Copy each line below as written, but skip the pictures.

- **Dataset section**
_ _ _

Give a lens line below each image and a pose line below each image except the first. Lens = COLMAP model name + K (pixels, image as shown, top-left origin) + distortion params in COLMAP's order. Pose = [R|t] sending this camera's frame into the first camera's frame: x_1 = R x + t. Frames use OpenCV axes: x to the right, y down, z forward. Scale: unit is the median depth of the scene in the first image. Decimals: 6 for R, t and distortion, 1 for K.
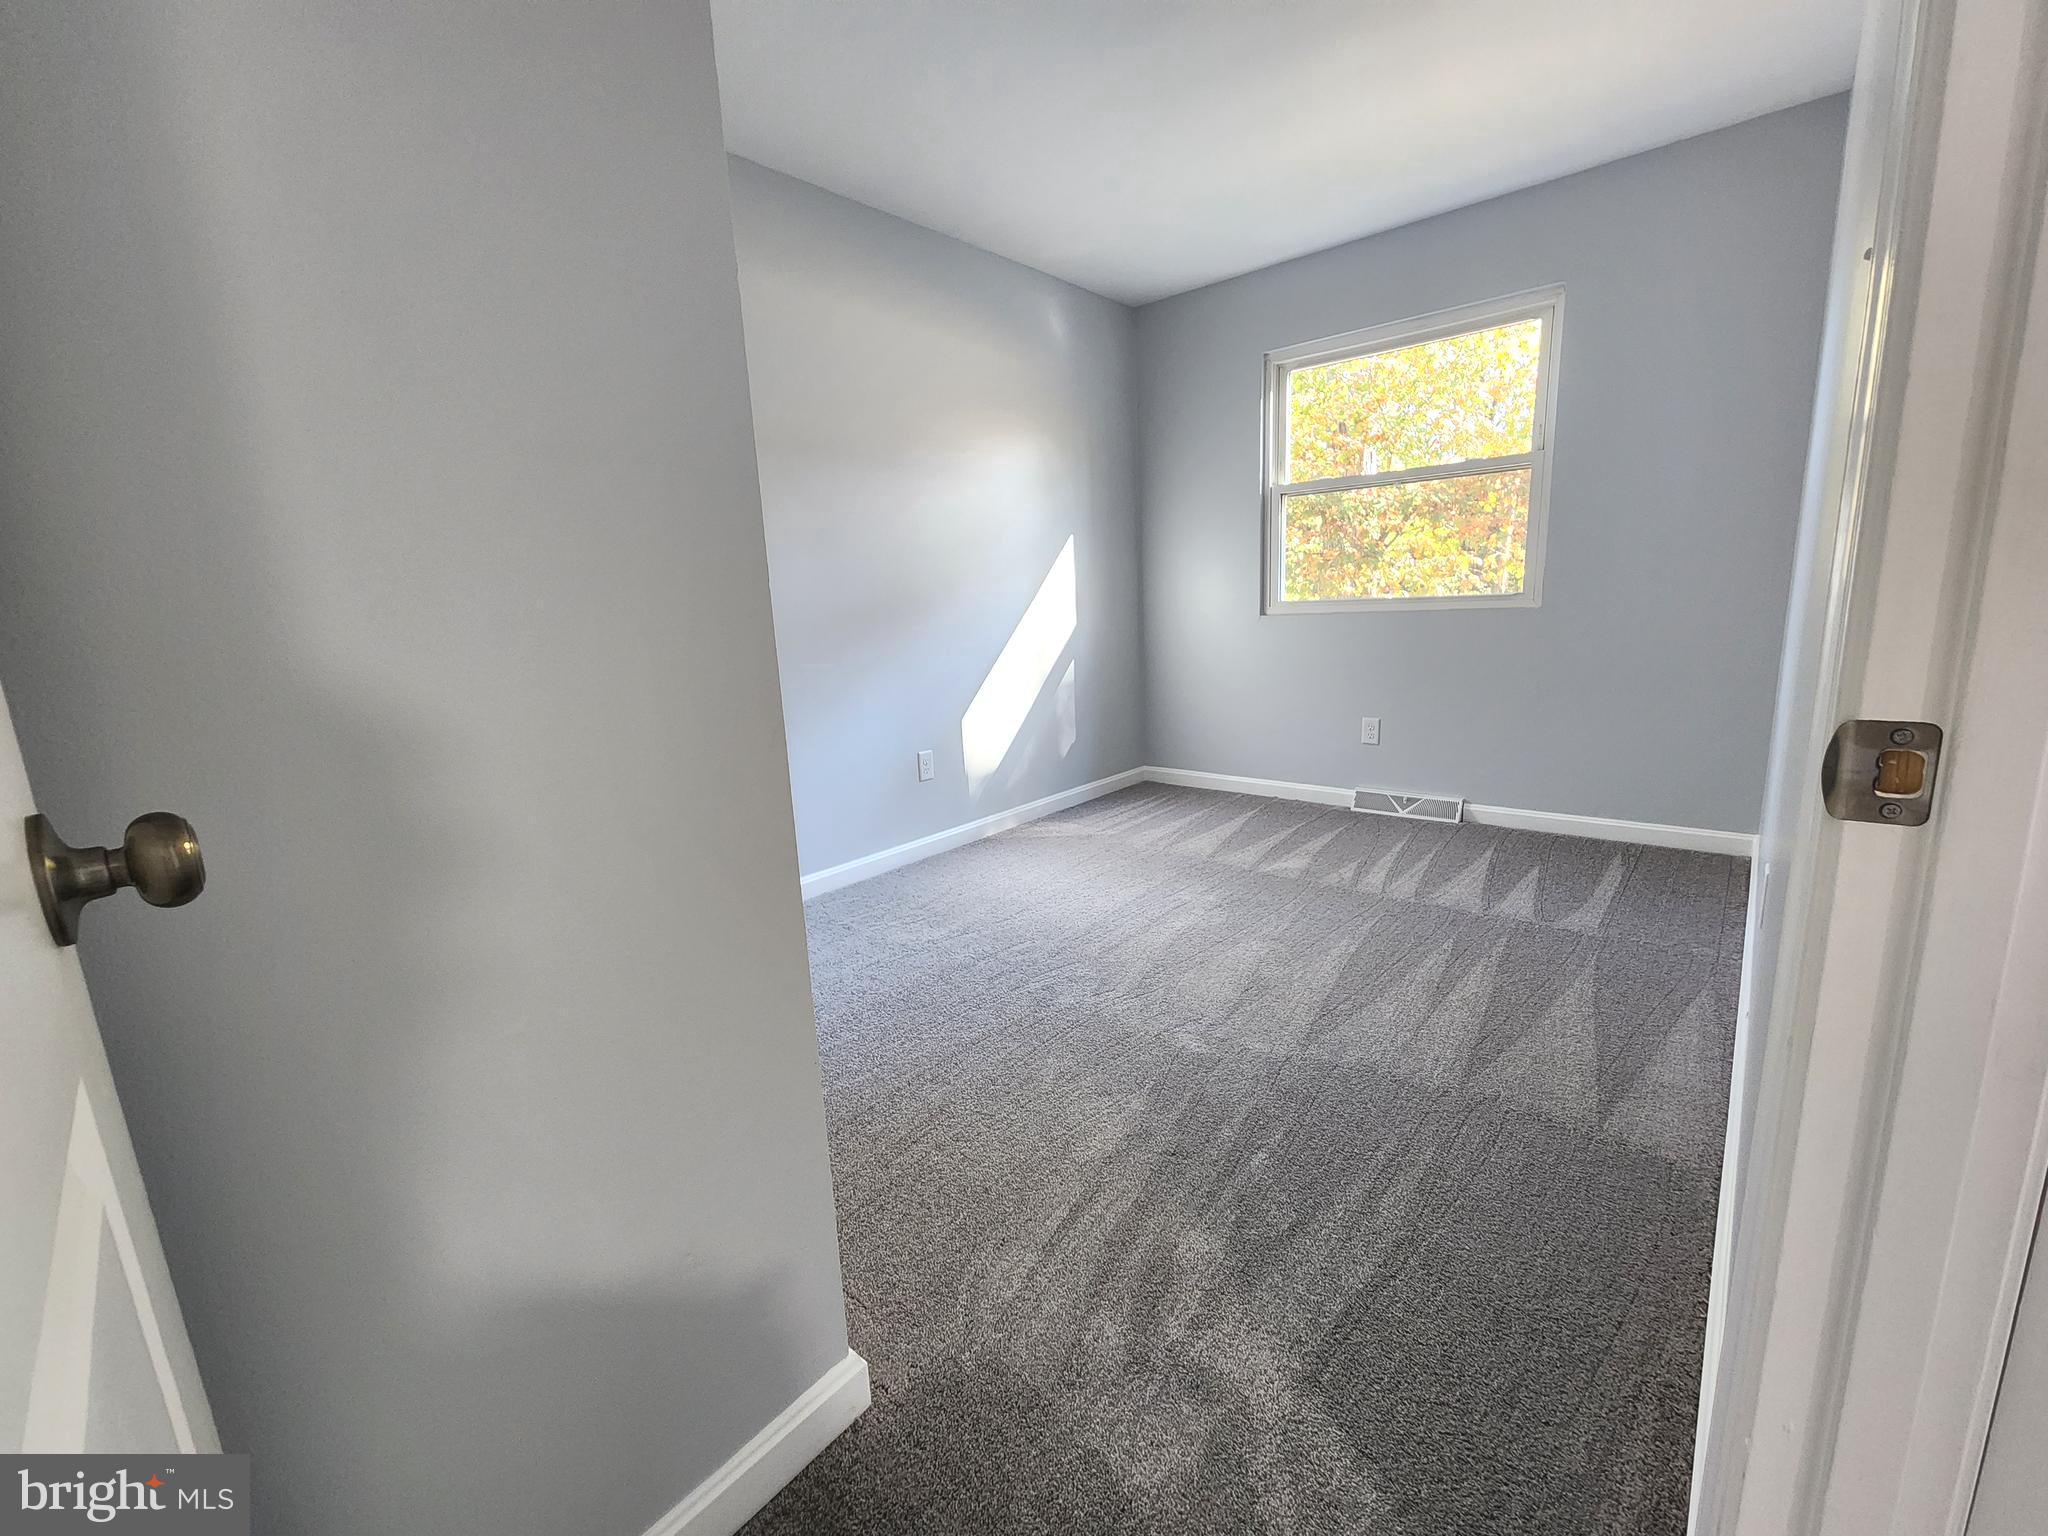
lens RADIAL K [[839.7, 0, 1025.5], [0, 839.7, 764.3], [0, 0, 1]] dist [0.000329, -0.000838]
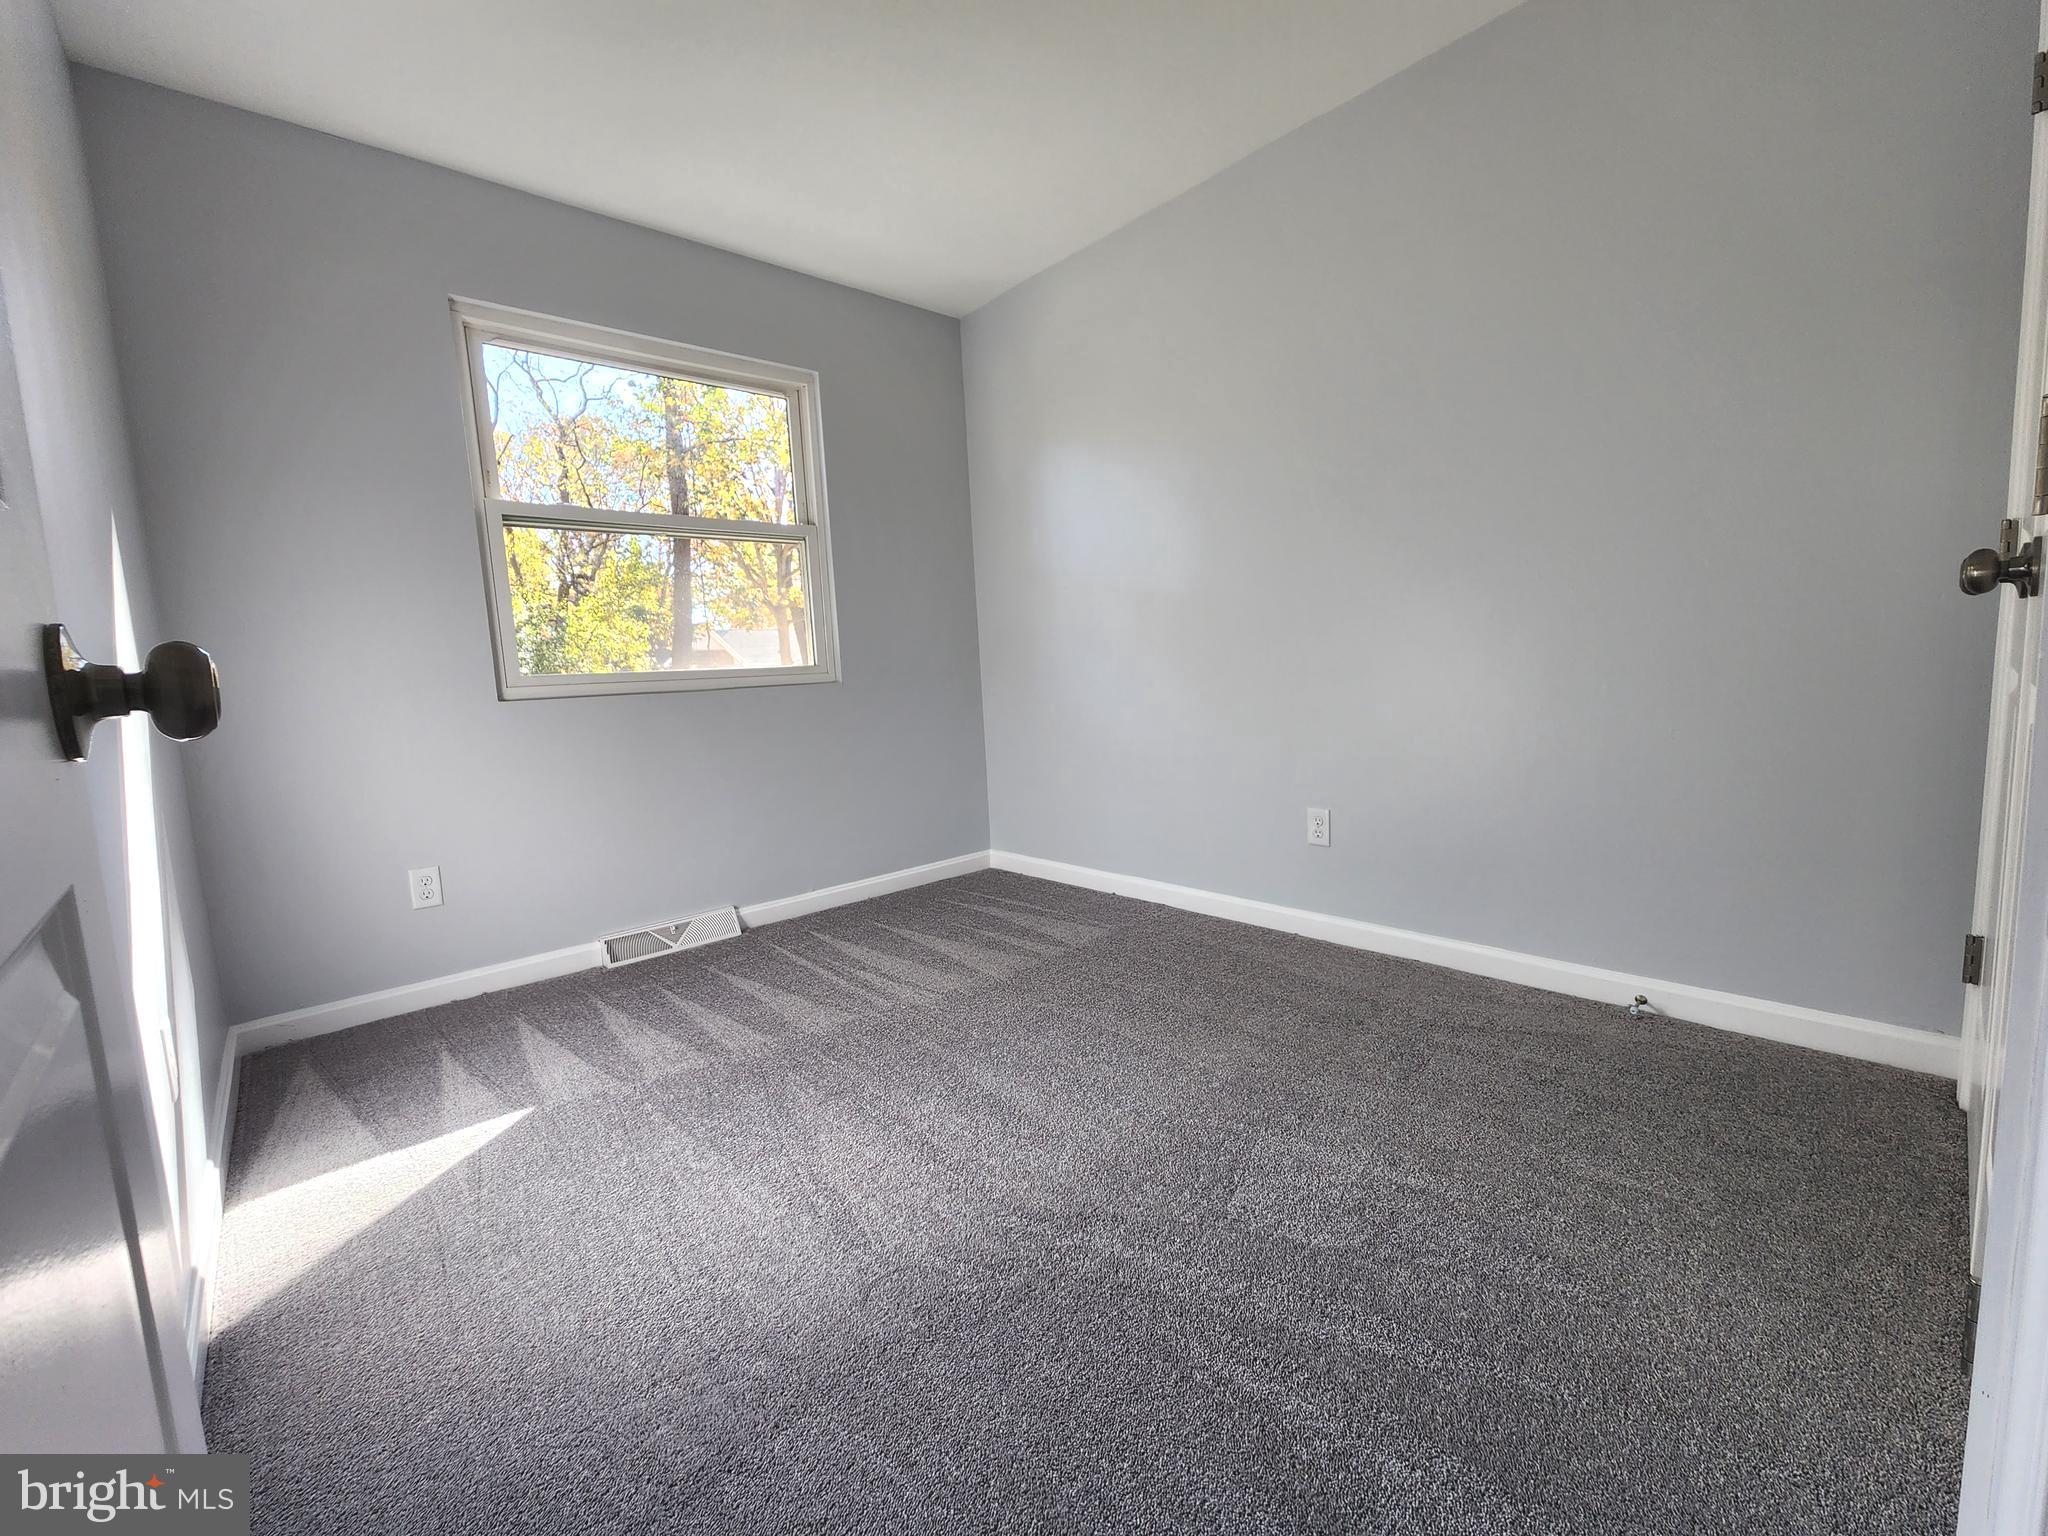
lens RADIAL K [[839.7, 0, 1025.5], [0, 839.7, 764.3], [0, 0, 1]] dist [0.000329, -0.000838]
pose [[0.164536, -0.080235, 0.983102, -0.309078], [0.245498, 0.968653, 0.037969, -0.067633], [-0.955332, 0.235103, 0.179076, 0.587358]]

_ _ _

- **Solution below**
Give a lens line below each image and a pose line below each image except the first. Lens = COLMAP model name + K (pixels, image as shown, top-left origin) + distortion params in COLMAP's order. Pose = [R|t] sending this camera's frame into the first camera's frame: x_1 = R x + t. Frames use OpenCV axes: x to the right, y down, z forward. Scale: unit is the median depth of the scene in the first image. Decimals: 6 for R, t and distortion, 1 for K.
lens RADIAL K [[839.7, 0, 1025.5], [0, 839.7, 764.3], [0, 0, 1]] dist [0.000329, -0.000838]
lens RADIAL K [[839.7, 0, 1025.5], [0, 839.7, 764.3], [0, 0, 1]] dist [0.000329, -0.000838]
pose [[0.164536, -0.080235, 0.983102, -0.309078], [0.245498, 0.968653, 0.037969, -0.067633], [-0.955332, 0.235103, 0.179076, 0.587358]]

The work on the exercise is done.